The purpose of this quiz is to give you a chance to focus your knowledge of dynamic memory in C++.
Dynamic memory is ____.
What is nullptr and how is it used in relation to dynamic memory/pointers? (Hint: There are two ways!)
nullptr is used to initialize a pointer to signal that it doesn't point
to anything valid yet. We also reinitialize a pointer to nullptr after
we delete/[] it.
nullptr is also returned by the nothrow version of new/[] when not
enough memory can be gathered for the request.
The ____ operator is used to allocate dynamic memory for a single object. The ____ operator, on the other hand, is used to allocate dynamic memory for an entire array of objects.
Analogous to the allocation operators, there are deallocation operators which release dynamic memory we are no longer using. The delete operator will free space for a single dynamically allocated object. The delete[] operator will release memory for an entire dynamic array.
No matter if it was an array or a single object, it is a good idea to assign the pointer a value of nullptr when done releasing its memory so that we won't accidentally attempt to access it again.

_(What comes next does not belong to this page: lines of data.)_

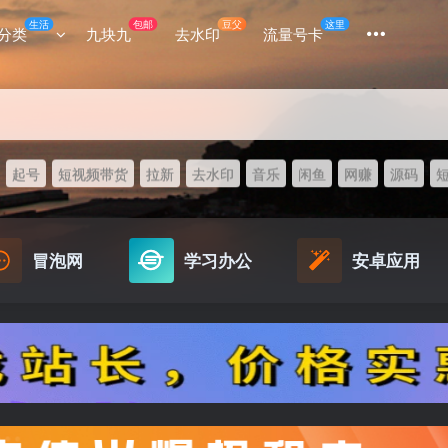
生活
包邮
豆父
这里
分类
九块九
去水印
流量号卡
起号
短视频带货
拉新
去水印
音乐
闲鱼
网赚
源码
冒泡网
学习办公
安卓应用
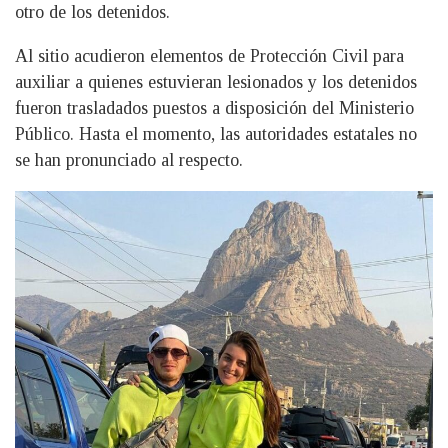
otro de los detenidos.
Al sitio acudieron elementos de Protección Civil para
auxiliar a quienes estuvieran lesionados y los detenidos
fueron trasladados puestos a disposición del Ministerio
Público. Hasta el momento, las autoridades estatales no
se han pronunciado al respecto.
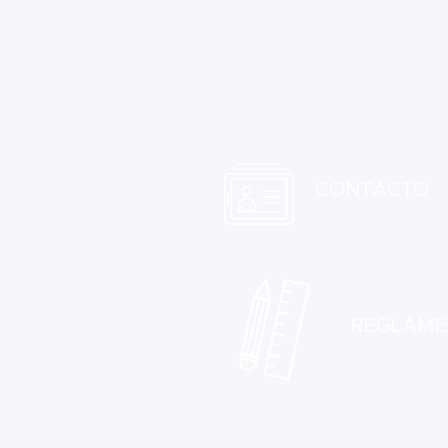
CONTACTO
REGLAME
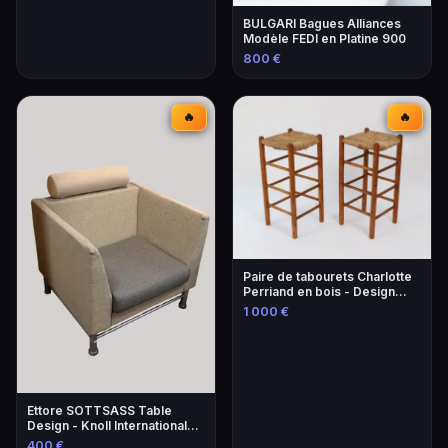
BULGARI Bagues Alliances
Modèle FEDI en Platine 900
800 €
🔥
🔥
Paire de tabourets Charlotte
Perriand en bois - Design
iconique
1 000 €
Ettore SOTTSASS Table
Design - Knoll International
Éditeur
400 €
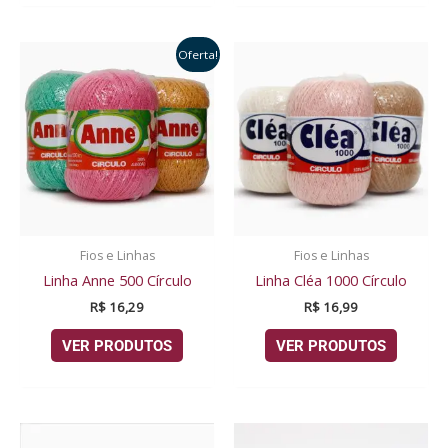
Oferta!
Fios e Linhas
Fios e Linhas
Linha Anne 500 Círculo
Linha Cléa 1000 Círculo
R$
16,29
R$
16,99
VER PRODUTOS
VER PRODUTOS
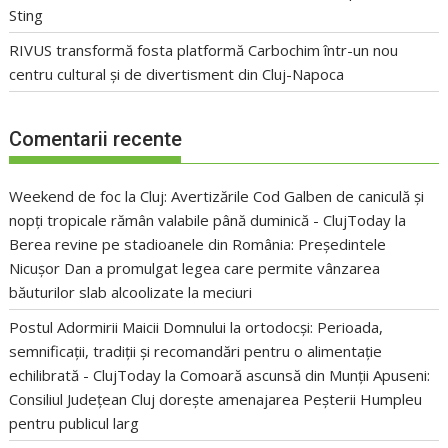
Sting
RIVUS transformă fosta platformă Carbochim într-un nou
centru cultural și de divertisment din Cluj-Napoca
Comentarii recente
Weekend de foc la Cluj: Avertizările Cod Galben de caniculă și
nopți tropicale rămân valabile până duminică - ClujToday
la
Berea revine pe stadioanele din România: Președintele
Nicușor Dan a promulgat legea care permite vânzarea
băuturilor slab alcoolizate la meciuri
Postul Adormirii Maicii Domnului la ortodocși: Perioada,
semnificații, tradiții și recomandări pentru o alimentație
echilibrată - ClujToday
la
Comoară ascunsă din Munții Apuseni:
Consiliul Județean Cluj dorește amenajarea Peșterii Humpleu
pentru publicul larg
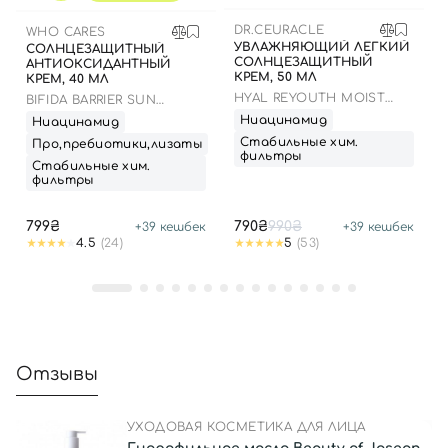
DR.CEURACLE
WHO CARES
УВЛАЖНЯЮЩИЙ ЛЕГКИЙ
СОЛНЦЕЗАЩИТНЫЙ
СОЛНЦЕЗАЩИТНЫЙ
АНТИОКСИДАНТНЫЙ
КРЕМ, 50 МЛ
КРЕМ, 40 МЛ
HYAL REYOUTH MOIST
BIFIDA BARRIER SUN
SUN SPF 50/PA++++
CREAM
Ниацинамид
Ниацинамид
Стабильные хим.
Про,пребиотики,лизаты
фильтры
Стабильные хим.
фильтры
799₴
790₴
990₴
+
39
кешбек
+
39
кешбек
4.5
(24)
5
(53)
Отзывы
УХОДОВАЯ КОСМЕТИКА ДЛЯ ЛИЦА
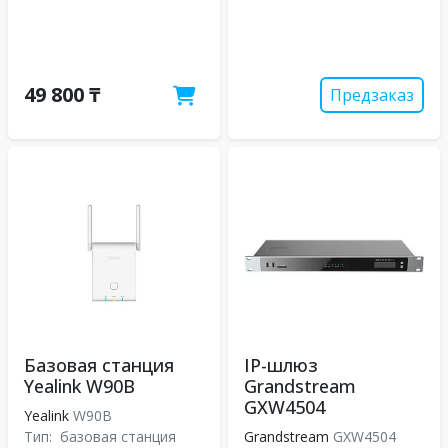
49 800 ₸
Предзаказ
Базовая станция
IP-шлюз
Yealink W90B
Grandstream
GXW4504
Yealink
W90B
Тип:
базовая станция
Grandstream
GXW4504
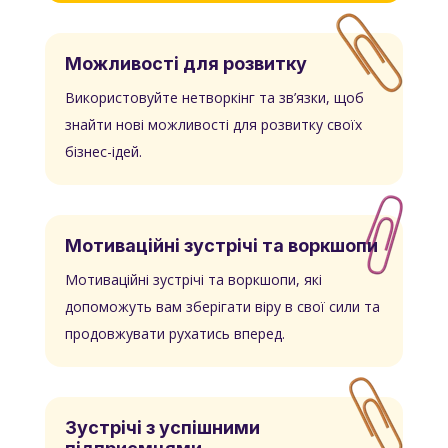
Можливості для розвитку
Використовуйте нетворкінг та зв’язки, щоб
знайти нові можливості для розвитку своїх
бізнес-ідей.
Мотиваційні зустрічі та воркшопи
Мотиваційні зустрічі та воркшопи, які
допоможуть вам зберігати віру в свої сили та
продовжувати рухатись вперед.
Зустрічі з успішними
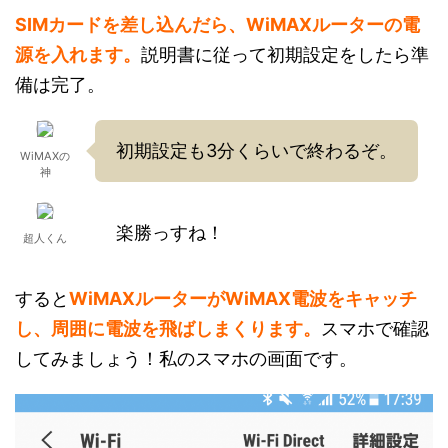
SIMカードを差し込んだら、WiMAXルーターの電
源を入れます。
説明書に従って初期設定をしたら準
備は完了。
初期設定も3分くらいで終わるぞ。
WiMAXの
神
楽勝っすね！
超人くん
すると
WiMAXルーターがWiMAX電波をキャッチ
し、周囲に電波を飛ばしまくります。
スマホで確認
してみましょう！私のスマホの画面です。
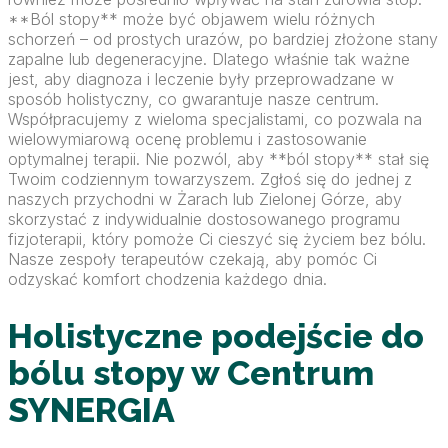
**Ból stopy** może być objawem wielu różnych
schorzeń – od prostych urazów, po bardziej złożone stany
zapalne lub degeneracyjne. Dlatego właśnie tak ważne
jest, aby diagnoza i leczenie były przeprowadzane w
sposób holistyczny, co gwarantuje nasze centrum.
Współpracujemy z wieloma specjalistami, co pozwala na
wielowymiarową ocenę problemu i zastosowanie
optymalnej terapii. Nie pozwól, aby **ból stopy** stał się
Twoim codziennym towarzyszem. Zgłoś się do jednej z
naszych przychodni w Żarach lub Zielonej Górze, aby
skorzystać z indywidualnie dostosowanego programu
fizjoterapii, który pomoże Ci cieszyć się życiem bez bólu.
Nasze zespoły terapeutów czekają, aby pomóc Ci
odzyskać komfort chodzenia każdego dnia.
Holistyczne podejście do
bólu stopy w Centrum
SYNERGIA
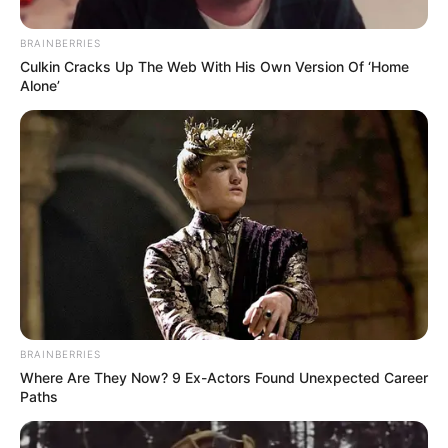
declaró en "desobediencia
civil"
BRAINBERRIES
Culkin Cracks Up The Web With His Own Version Of ‘Home
Alone’
INFRACCIÓN
Galán encontró al dueño
del carro azul que quiso
subir a puente peatonal:
se vienen sanciones
PICO Y PLACA
Pico y placa en Bogotá del
13 al 19 de julio: rotación
de vehículos esta semana
BRAINBERRIES
Where Are They Now? 9 Ex-Actors Found Unexpected Career
Paths
PICO Y PLACA CARTAGENA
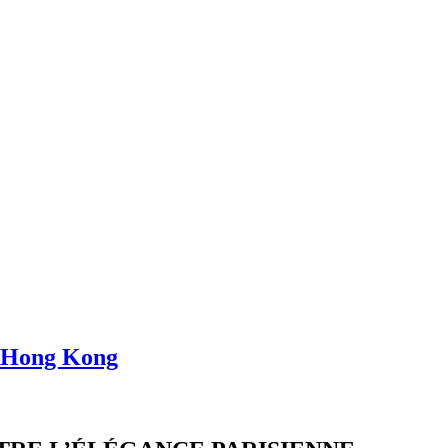
à Hong Kong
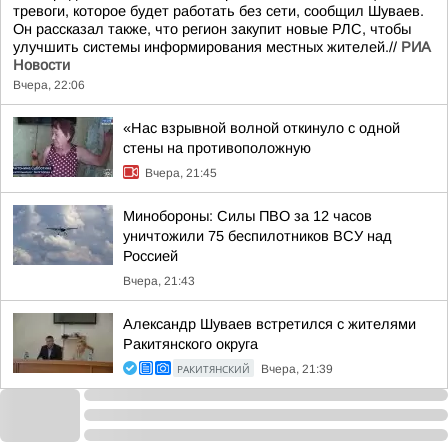
тревоги, которое будет работать без сети, сообщил Шуваев.
Он рассказал также, что регион закупит новые РЛС, чтобы
улучшить системы информирования местных жителей.//
РИА
Новости
Вчера, 22:06
«Нас взрывной волной откинуло с одной
стены на противоположную
Вчера, 21:45
Минобороны: Силы ПВО за 12 часов
уничтожили 75 беспилотников ВСУ над
Россией
Вчера, 21:43
Александр Шуваев встретился с жителями
Ракитянского округа
РАКИТЯНСКИЙ
Вчера, 21:39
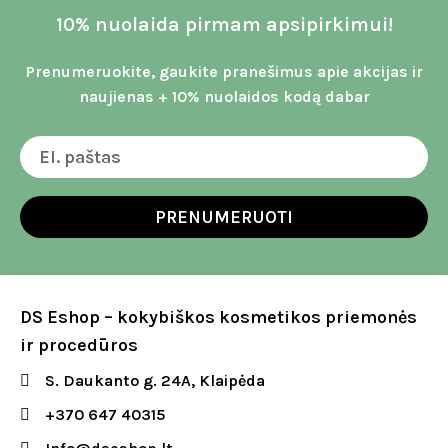
10% nuolaida pirmam apsipirkimui!
Prenumeruokite, gaukite pranešimus apie akcijas ir
naujienas + 10% nuolaidos kodą dabar
PRENUMERUOTI
DS Eshop – kokybiškos kosmetikos priemonės
ir procedūros
S. Daukanto g. 24A, Klaipėda
+370 647 40315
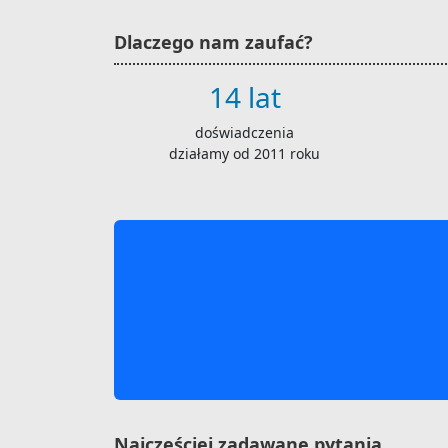
Dlaczego nam zaufać?
14 lat
doświadczenia
działamy od 2011 roku
Najczęściej zadawane pytania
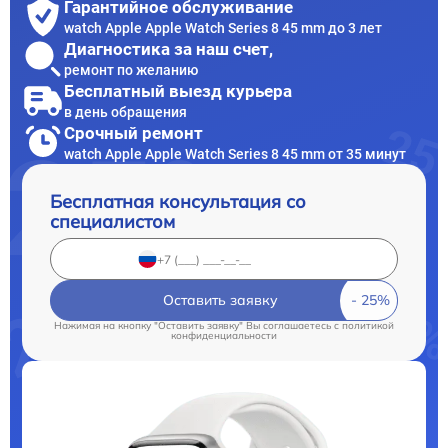
Гарантийное обслуживание
watch Apple Apple Watch Series 8 45 mm до 3 лет
Диагностика за наш счет,
ремонт по желанию
Бесплатный выезд курьера
в день обращения
Срочный ремонт
watch Apple Apple Watch Series 8 45 mm от 35 минут
Бесплатная консультация со
специалистом
Оставить заявку
Нажимая на кнопку "Оставить заявку" Вы соглашаетесь c
политикой
конфиденциальности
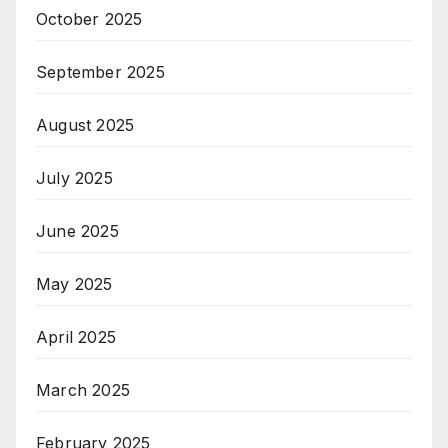
October 2025
September 2025
August 2025
July 2025
June 2025
May 2025
April 2025
March 2025
February 2025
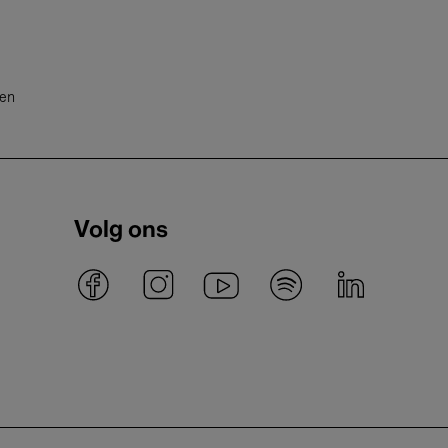
ten
Volg ons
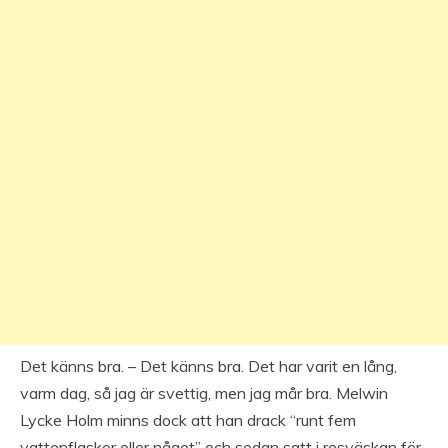
Det känns bra. – Det känns bra. Det har varit en lång,
varm dag, så jag är svettig, men jag mår bra. Melwin
Lycke Holm minns dock att han drack “runt fem
vattenflaskor eller något” och sedan satt i resväskan för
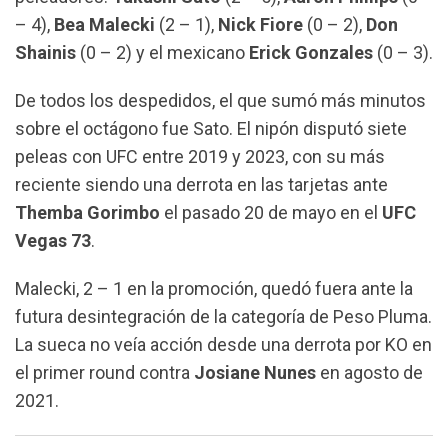
k
p
m
– 4),
Bea Malecki
(2 – 1),
Nick Fiore
(0 – 2),
Don
Shainis
(0 – 2) y el mexicano
Erick Gonzales
(0 – 3).
De todos los despedidos, el que sumó más minutos
sobre el octágono fue Sato. El nipón disputó siete
peleas con UFC entre 2019 y 2023, con su más
reciente siendo una derrota en las tarjetas ante
Themba Gorimbo
el pasado 20 de mayo en el
UFC
Vegas 73
.
Malecki, 2 – 1 en la promoción, quedó fuera ante la
futura desintegración de la categoría de Peso Pluma.
La sueca no veía acción desde una derrota por KO en
el primer round contra
Josiane Nunes
en agosto de
2021.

| TRUE ✓ | FALSE ✗ | When using dynamic memory in a program that has classes, we might have dynamic memory inside the class or simply have dynamic memory elsewhere in the program. | ||
|---|---|---|---|---|
| TRUE ✓ | FALSE ✗ | A common use outside the class is to have a dynamic array of class objects. | ||
| TRUE ✓ | FALSE ✗ | A common use inside the class is to make an array member dynamic. | ||
| TRUE ✓ | FALSE ✗ | Hmm...we use dynamic memory for arrays a lot, don't we?! |
If we make a class data member dynamic, we must do several things. We must have three methods in our class: copy constructor, destructor, and operator = (assignment). These help us to clean up class objects' dynamic memory when they leave scope (the destructor) and ensure that no two objects point to the same dynamic memory block (both copy constructor and assignment operator).
Given the following class definition, show code for the default constructor, set_name method, and destroy method.
class Person
{
char * name;
size_t nameLen;
// other data members
void destroy(void);
public:
Person(void);
Person(const char newName[]);
Person(const Person & copy_me);
~Person(void);
bool set_name(const char newName[]);
// other methods
};
Person::Person(void)
: name{nullptr}, nameLen{0} //, etc.
{
}
bool Person::set_name(const char newName[])
{
delete [] name;
nameLen = strlen(newName);
name = new(nothrow) char[nameLen+1];
if (name != nullptr)
{
strcpy(name, newName);
}
else
{
nameLen = 0;
}
return name != nullptr;
}
void Person::destroy(void)
{
delete [] name;
name = nullptr;
nameLen = 0;
// other resets here?
return;
}
Write two functions: allocate and deallocate. allocate should be able to create a pointer to either an array or a simple object depending on the caller's indication. (Hint: Think default arguments.)
deallocate should be able to release dynamic memory for such an array/object (based on the same criterion as the allocation process) and clean up the pointer so that it won't be accidentally used again.
As for the base types of all these pointers, please feel free to pick your favorite. *smile*
inline double * allocate(double * & p, size_t len = 0)
{
return p = len > 1 ? new double[len] : new double;
}
inline void deallocate(double * & p, size_t len = 0)
{
if (len > 1)
{
delete [] p;
}
else
{
delete p;
}
p = nullptr;
return;
}
| TRUE ✗ | FALSE ✓ | Dynamic memory must be checked to assure successful deallocation. | ||
|---|---|---|---|---|
| TRUE ✓ | FALSE ✗ | Methods accessing a dynamic class member must use an if to be sure the member exists before dereferencing it. | ||
| TRUE ✓ | FALSE ✗ | The ~ in a destructor's name has absolutely NOTHING to do with the ~ operator. | ||
| TRUE ✗ | FALSE ✓ | As with constructors, destructors are only called explicitly by the application programmer. |
operator= always returns a reference to the calling object. It can use the implicit pointer argument this to do so. Besides this difference, the assignment operator and copy constructor differ in two other ways. Firstly, the assignment operator must insure that we aren't assigning an object to itself. This can be done by comparing our invisible pointer argument to the address of the argument object. Secondly, the assignment operator needs to clean up any old memory the object might have already been used. This isn't necessary for the copy constructor because the object never existed before.
Both the = operator and copy constructor accept a const reference to an object of the class in question. The assignment operator does this to avoid making too many copies of dynamic data. The copy constructor does this to avoid recursively calling itself.